In Dr. Charity Dean’s disaster-training exercises, first responders imagine multiple mass events happening at once, including highly unlikely events.

In January, Dean, public health officer for Santa Barbara County, California, witnessed such a scenario unfolding in real life, as a massive mudslide struck Montecito, following a huge wildfire and multiple influenza outbreaks in healthcare facilities. Area hospitals and nursing facilities were full, and Santa Barbara was marooned, as mud had washed out U.S. Highway 101. County officials were ready, with rescue crews staged around the county.

“Public health officer is a 24/7 job. My role is to anticipate, prevent and mitigate any threats to the public’s health,” said Dean, a 2005 graduate of the School of Medicine and School of Public Health and Tropical Medicine.

“There’s something unifying about both [of us] going to Tulane.”

— Dr. Charity Dean, public health officer for Santa Barbara County, California

She also praised the dedication of the area’s healthcare workers, who “went to heroic lengths to show up for work.”

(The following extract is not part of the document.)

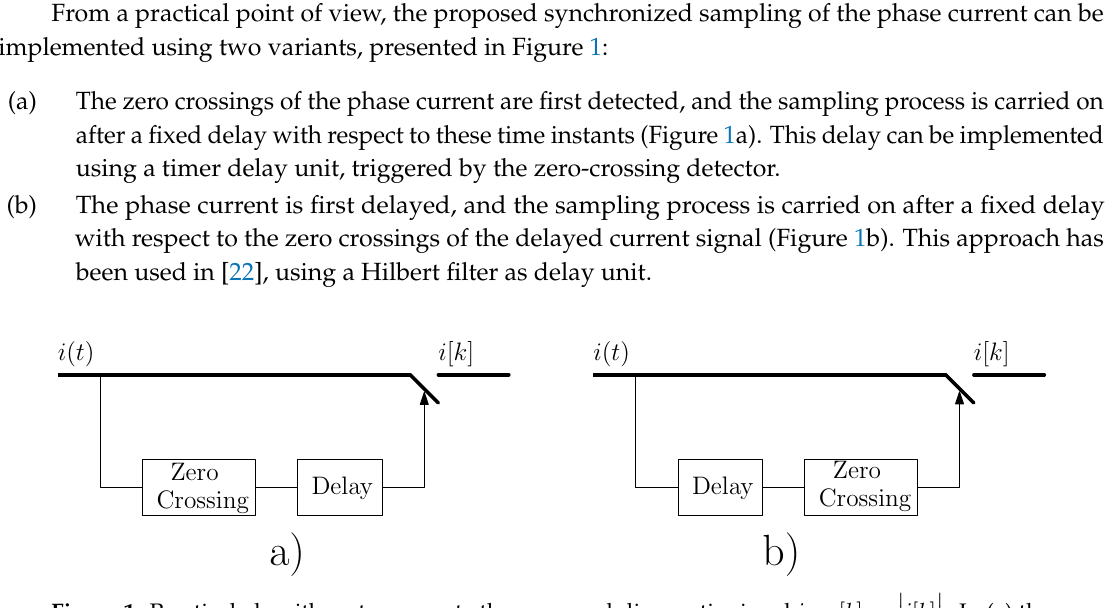
Figure 1. Practical algorithms to compute the proposed diagnostic signal i renv [ k ] = positive zero crossings of the current are first detected, and the sampling process is delayed from these time instants. In ( b ) the current signal is first delayed, and the sampling process is synchronized with the positive zero crossings of the delayed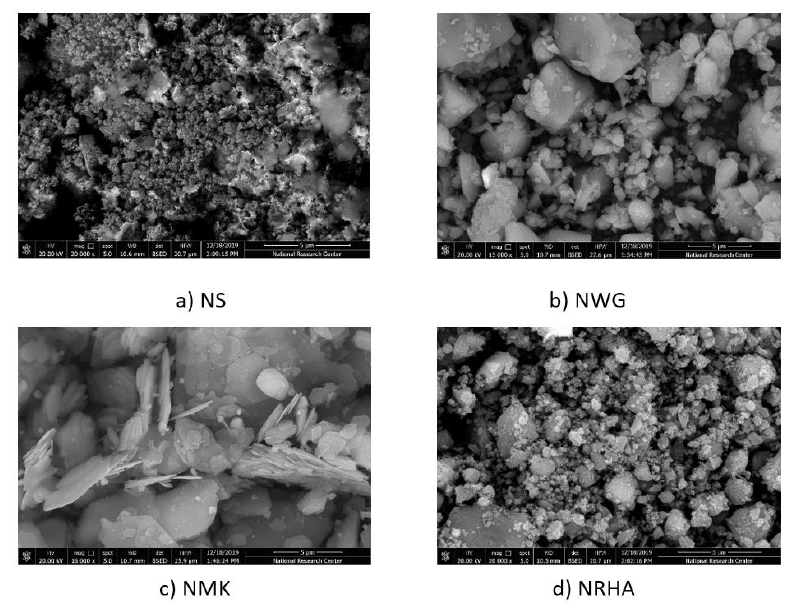
Figure 4. SEM images of di ff erent types of nanoparticles.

Among those on duty were 2002 School of Medicine graduate Dr. Brett Wilson, director of emergency medicine at Santa Barbara Cottage Hospital and a former Charity Hospital resident during Hurricane Katrina, and Dr. Jenni Nix, a general-surgery resident at Cottage and a 2015 graduate of the School of Medicine and School of Public Health and Tropical Medicine. Dean and Wilson already had a working relationship, forged by their Tulane ties, problem solving behind the scenes.

“Without my time at Tulane and in residency at Charity, this would have been a totally different experience for me,” Wilson said. “The experience I had with Katrina was a huge factor as to why I was able to help my department run smoothly during this event.”

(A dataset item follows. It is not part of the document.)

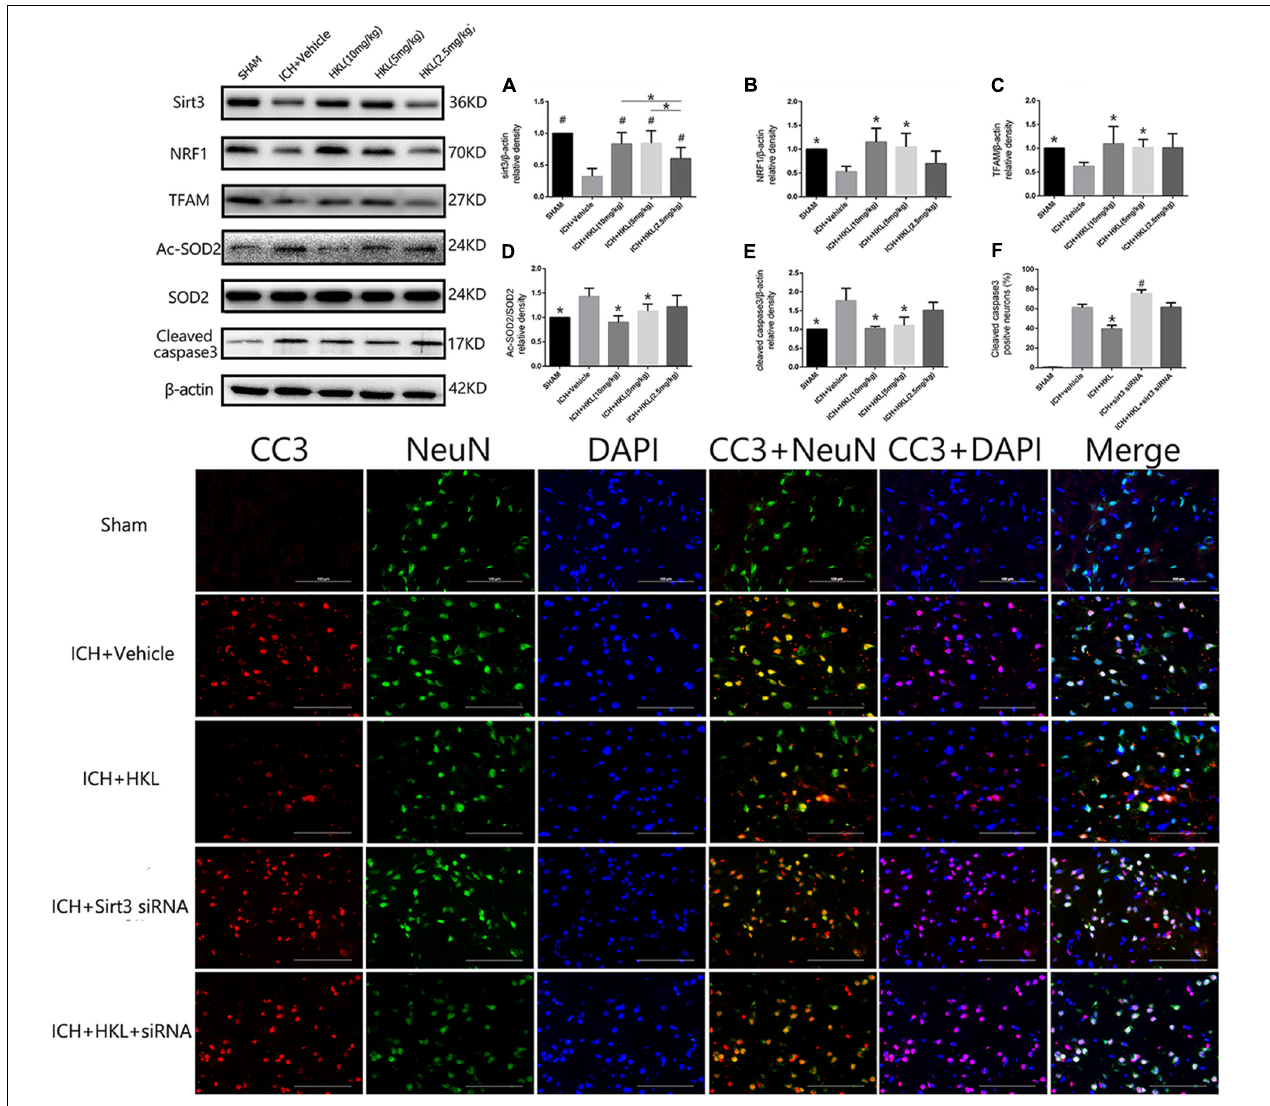
FIGURE 3 | HKL mediated the expression of sirt3 and its downstream signaling molecules after hyperglycemic ICH. (A) Sirt3 protein expression was significantly enhanced by HKL in a dose-dependent manner. # P < 0.05 versus ICH + vehicle group, ∗ P < 0.05 ( n = 6 in each group). (B) NRF1 expression, ∗ P < 0.05 versus ICH + vehicle group ( n = 6 in each group). (C) TFAM expression, ∗ P < 0.05 versus ICH + vehicle group ( n = 6 in each group). (D) Ac-SOD2/SOD2 ratio ( Ac-SOD2 , acetylated SOD2), ∗ P < 0.05 versus ICH + vehicle group ( n = 6 in each group). (E) Cleaved caspase3 expression, ∗ P < 0.05 versus ICH + vehicle group ( n = 6 in each group). (F) Representative co-labeling cleaved-caspase3/NeuN images of ipsilateral basal ganglia. Quantification of cleaved caspase3-positive neurons (% = cleaved caspase3-positive neurons/total neurons), ∗ P and # P < 0.05 versus the rest groups ( n = 6 in each group). Scale bars: 100 µ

Training at Tulane “did help me learn how to interact with people who are going through a huge emotional stress,” added Nix.

The first day, the hospital treated a couple dozen of the nearly 1,000 people who were eventually rescued from the mud, suffering from hypothermia, blunt trauma injuries and chemical or raw-sewage exposure. Injuries continued to pour into Cottage over the next days.

“There’s something unifying about both [of us] going to Tulane,” Dean said, adding that Wilson reliably communicated his experiences in real time. “It was comforting to know that Brett was in charge of the ER … so that our two organizations are in lock-step.”

Editor's note: This article appeared first in the June 2018 issue of Tulane magazine.